Department of Psychiatry, University of Pittsburgh School of Medicine, Pittsburgh, PA 15213, USA.
Neuroimage. 2013 May 1;71:207-15. doi: 10.1016/j.neuroimage.2013.01.015. Epub 2013 Jan 24.
An important research application of amyloid imaging with positron emission tomography (PET) is detection of the earliest evidence of fibrillar amyloid-beta (Aβ) deposition. Use of amyloid PET for this purpose, requires a reproducible method for defining a cutoff that separates individuals with no significant Aβ deposition from those in which Aβ deposition has begun. We previously reported the iterative outlier approach (IO) for the analysis of Pittsburgh Compound-B (PiB) PET data. Developments in amyloid imaging since the initial report of IO have led us to re-examine the generalizability of this method. IO was developed using full-dynamic atrophy-corrected PiB PET data obtained from a group of control subjects with a fairly distinct separation between PiB-positive [PiB(+)] and PiB-negative [PiB(-)] subjects.

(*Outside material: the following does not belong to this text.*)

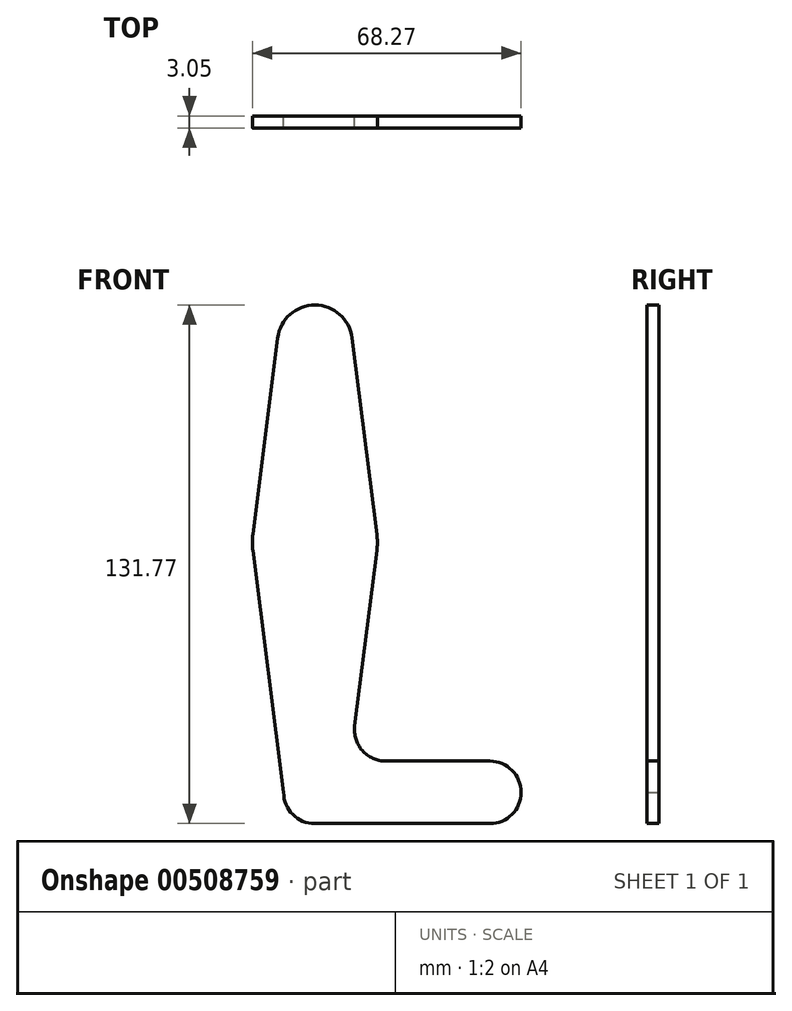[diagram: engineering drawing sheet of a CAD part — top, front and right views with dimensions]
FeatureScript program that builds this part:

We tested the performance of IO using late-summed tissue ratio data with atrophy correction or with an automated template method without atrophy correction and tested the robustness of the method when applied to a cohort of older subjects in which separation between PiB(+) and PiB(-) subjects was not so distinct.
The IO method did not perform consistently across analyses and performed particularly poorly when separation was less clear. We found that a sparse k-means (SKM) cluster analysis approach performed significantly better; performing more consistently across methods and subject cohorts. We also compared SKM to a consensus visual read approach and found very good correspondence.
The visual read and SKM methods, applied together, may optimize the identification of early Aβ deposition. These methods have the potential to provide a standard approach to the detection of PiB-positivity that is generalizable across centers.
正电子发射断层扫描(PET)淀粉样蛋白成像的一个重要研究应用是检测纤维状淀粉样蛋白-β(Aβ)沉积的最早证据。出于此目的使用淀粉样蛋白 PET 需要一种可重复的方法来定义一个截止值,该截止值将无明显 Aβ沉积的个体与已开始 Aβ沉积的个体区分开来。我们之前报道了用于分析匹兹堡化合物-B(PiB)PET 数据的迭代异常值方法(IO)。自首次报告 IO 以来,淀粉样蛋白成像的发展促使我们重新检查该方法的通用性。IO 是使用从一组具有相当明显 PiB 阳性 [PiB(+)] 和 PiB 阴性 [PiB(-)]受试者之间分离的控制受试者中获得的全动态萎缩校正 PiB PET 数据开发的。
我们使用具有萎缩校正的晚期总和组织比数据或使用无萎缩校正的自动模板方法来测试 IO 的性能,并在一个年龄较大的受试者队列中测试该方法的稳健性,其中 PiB(+) 和 PiB(-) 受试者之间的分离不那么明显。
IO 方法在分析中并未一致执行,当分离不那么明显时,其性能特别差。我们发现稀疏 k-均值(SKM)聚类分析方法表现更好;在方法和受试者队列中更一致地执行。我们还将 SKM 与共识视觉读取方法进行了比较,发现非常好的对应关系。
视觉读取和 SKM 方法结合使用,可能会优化对早期 Aβ沉积的识别。这些方法有可能为在各中心之间具有通用性的 PiB 阳性检测提供一种标准方法。